### Listed entries:
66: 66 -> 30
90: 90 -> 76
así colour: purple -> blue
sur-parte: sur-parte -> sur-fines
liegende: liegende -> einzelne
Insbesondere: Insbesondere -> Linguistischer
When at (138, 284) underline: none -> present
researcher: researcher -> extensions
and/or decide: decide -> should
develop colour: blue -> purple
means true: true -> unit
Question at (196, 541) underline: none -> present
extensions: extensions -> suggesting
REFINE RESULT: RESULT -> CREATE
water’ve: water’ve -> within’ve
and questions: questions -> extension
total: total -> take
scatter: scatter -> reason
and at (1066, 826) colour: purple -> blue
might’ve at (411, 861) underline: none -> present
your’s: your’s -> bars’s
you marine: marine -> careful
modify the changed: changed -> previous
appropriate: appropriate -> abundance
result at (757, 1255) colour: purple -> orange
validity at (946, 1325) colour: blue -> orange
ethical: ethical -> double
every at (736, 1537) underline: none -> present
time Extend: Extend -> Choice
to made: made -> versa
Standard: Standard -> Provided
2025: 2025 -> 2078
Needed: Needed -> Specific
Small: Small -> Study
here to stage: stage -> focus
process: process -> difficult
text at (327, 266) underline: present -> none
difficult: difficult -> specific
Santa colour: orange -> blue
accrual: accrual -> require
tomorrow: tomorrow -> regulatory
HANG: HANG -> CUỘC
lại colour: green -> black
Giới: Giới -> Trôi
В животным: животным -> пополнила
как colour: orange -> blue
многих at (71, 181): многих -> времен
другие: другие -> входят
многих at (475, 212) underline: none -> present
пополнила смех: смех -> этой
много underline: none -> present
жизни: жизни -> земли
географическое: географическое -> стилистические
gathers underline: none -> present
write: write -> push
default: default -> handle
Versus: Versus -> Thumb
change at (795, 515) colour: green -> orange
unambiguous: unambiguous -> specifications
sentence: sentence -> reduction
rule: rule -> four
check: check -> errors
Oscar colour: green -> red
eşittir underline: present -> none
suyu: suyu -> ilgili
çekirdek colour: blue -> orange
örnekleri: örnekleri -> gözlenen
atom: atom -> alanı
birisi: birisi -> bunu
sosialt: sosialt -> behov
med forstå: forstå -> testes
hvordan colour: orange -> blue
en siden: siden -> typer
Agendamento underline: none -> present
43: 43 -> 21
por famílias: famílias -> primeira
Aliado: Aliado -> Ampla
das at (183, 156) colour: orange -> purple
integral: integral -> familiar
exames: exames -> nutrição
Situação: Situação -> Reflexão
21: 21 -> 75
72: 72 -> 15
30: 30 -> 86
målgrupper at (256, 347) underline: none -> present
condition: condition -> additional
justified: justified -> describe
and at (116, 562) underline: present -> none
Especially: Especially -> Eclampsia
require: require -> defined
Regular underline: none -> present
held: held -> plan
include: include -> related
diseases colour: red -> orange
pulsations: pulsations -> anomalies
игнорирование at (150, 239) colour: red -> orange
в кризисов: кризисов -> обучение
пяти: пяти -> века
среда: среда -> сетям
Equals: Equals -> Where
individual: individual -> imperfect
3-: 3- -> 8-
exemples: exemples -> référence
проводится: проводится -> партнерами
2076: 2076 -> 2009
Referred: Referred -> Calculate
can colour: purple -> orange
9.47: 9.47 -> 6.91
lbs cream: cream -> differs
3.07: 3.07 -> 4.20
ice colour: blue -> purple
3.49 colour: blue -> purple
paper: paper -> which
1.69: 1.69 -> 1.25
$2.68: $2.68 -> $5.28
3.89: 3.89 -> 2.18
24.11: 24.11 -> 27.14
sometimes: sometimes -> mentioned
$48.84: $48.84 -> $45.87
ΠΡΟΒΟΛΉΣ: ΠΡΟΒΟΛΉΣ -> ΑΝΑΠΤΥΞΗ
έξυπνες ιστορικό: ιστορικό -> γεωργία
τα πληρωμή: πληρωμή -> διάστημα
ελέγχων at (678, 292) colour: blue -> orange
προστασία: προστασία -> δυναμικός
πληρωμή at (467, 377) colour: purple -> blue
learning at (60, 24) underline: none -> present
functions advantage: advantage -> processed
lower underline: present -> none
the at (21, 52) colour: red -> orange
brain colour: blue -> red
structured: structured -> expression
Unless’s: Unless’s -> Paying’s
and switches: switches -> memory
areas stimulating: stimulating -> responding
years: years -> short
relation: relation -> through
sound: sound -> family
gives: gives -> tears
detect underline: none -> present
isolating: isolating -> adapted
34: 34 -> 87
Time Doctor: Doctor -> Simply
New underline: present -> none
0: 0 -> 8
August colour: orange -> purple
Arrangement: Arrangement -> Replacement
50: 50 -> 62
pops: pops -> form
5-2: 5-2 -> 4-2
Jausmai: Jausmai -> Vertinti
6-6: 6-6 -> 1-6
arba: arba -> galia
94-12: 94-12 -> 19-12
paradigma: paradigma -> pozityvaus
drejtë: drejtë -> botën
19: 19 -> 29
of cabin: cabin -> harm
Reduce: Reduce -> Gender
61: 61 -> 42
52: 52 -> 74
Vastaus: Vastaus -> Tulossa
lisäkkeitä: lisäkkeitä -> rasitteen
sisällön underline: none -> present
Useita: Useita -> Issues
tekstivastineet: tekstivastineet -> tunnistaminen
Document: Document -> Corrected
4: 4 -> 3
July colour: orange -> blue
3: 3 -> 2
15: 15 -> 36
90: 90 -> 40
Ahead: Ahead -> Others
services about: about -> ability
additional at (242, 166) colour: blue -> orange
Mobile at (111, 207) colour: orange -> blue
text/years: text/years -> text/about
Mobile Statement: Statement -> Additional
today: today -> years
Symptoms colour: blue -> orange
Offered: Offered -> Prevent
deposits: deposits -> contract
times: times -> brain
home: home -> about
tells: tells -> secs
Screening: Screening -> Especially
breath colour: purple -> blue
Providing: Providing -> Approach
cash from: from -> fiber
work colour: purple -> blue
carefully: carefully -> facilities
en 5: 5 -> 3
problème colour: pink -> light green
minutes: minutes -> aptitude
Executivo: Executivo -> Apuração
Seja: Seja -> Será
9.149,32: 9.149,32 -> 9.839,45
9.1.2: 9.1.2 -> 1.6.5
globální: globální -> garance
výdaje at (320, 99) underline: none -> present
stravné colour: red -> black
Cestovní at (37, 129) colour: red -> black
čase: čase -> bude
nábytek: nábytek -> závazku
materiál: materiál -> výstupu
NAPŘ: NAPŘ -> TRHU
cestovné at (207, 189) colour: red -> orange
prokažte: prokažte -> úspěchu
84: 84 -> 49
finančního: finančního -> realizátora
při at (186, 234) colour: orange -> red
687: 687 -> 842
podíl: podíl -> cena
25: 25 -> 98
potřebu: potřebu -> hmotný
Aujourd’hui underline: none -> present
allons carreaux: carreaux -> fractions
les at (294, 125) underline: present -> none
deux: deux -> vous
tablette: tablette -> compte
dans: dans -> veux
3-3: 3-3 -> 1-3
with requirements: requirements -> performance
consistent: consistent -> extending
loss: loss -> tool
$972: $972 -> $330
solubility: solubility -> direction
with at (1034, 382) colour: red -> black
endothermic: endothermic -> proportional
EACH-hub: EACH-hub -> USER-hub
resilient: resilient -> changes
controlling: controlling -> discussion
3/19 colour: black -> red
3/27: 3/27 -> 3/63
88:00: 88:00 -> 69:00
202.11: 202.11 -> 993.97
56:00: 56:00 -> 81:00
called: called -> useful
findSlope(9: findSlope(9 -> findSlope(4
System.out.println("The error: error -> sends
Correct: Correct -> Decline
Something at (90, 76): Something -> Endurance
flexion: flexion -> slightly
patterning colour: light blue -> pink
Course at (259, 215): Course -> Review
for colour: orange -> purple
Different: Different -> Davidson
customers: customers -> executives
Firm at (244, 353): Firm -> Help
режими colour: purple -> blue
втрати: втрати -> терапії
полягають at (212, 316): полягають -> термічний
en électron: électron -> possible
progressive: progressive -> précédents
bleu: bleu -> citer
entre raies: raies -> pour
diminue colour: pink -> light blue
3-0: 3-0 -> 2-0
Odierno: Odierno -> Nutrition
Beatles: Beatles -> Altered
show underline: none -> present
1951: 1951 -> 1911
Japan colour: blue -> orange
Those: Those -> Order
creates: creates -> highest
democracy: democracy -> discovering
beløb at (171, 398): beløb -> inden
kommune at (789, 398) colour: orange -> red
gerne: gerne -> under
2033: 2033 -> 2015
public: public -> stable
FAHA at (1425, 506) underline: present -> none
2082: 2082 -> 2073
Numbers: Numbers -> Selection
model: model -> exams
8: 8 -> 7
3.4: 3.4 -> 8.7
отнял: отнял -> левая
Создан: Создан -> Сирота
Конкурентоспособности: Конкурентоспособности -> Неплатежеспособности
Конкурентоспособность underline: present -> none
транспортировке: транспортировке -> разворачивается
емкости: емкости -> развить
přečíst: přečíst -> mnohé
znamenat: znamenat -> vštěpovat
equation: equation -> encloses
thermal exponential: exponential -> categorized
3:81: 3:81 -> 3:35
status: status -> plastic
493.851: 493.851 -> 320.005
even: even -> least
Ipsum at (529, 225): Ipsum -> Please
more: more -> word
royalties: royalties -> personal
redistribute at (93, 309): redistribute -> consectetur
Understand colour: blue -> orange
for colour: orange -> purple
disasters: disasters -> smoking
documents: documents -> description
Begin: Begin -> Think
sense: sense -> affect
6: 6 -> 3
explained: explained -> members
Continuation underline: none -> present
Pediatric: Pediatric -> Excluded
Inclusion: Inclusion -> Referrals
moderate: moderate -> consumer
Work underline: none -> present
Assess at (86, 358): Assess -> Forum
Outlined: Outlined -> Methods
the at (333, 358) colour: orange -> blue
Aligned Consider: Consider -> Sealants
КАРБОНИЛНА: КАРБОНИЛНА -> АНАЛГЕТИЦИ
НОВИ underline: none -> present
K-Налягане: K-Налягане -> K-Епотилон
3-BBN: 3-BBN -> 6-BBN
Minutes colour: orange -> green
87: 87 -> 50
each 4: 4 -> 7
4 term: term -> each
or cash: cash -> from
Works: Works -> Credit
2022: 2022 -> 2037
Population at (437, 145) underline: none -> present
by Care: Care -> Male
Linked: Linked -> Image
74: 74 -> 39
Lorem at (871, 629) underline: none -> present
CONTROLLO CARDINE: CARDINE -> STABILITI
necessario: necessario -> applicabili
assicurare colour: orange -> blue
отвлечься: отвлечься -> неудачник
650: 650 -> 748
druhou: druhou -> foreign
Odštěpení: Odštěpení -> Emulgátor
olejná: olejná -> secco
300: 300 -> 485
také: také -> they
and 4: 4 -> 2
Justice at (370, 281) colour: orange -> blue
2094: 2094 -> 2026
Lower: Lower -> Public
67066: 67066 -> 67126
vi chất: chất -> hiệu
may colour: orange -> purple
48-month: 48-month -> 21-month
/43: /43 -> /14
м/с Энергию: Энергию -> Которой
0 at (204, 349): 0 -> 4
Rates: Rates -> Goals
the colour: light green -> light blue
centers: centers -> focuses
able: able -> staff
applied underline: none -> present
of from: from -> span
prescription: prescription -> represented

### What is needed:
Copy the rows from the very first one through the row containing "develop colour: blue -> purple", changing "colour" to "color" wherever it appears and leaving everything else untouched.

### Full solution:
66: 66 -> 30
90: 90 -> 76
así color: purple -> blue
sur-parte: sur-parte -> sur-fines
liegende: liegende -> einzelne
Insbesondere: Insbesondere -> Linguistischer
When at (138, 284) underline: none -> present
researcher: researcher -> extensions
and/or decide: decide -> should
develop color: blue -> purple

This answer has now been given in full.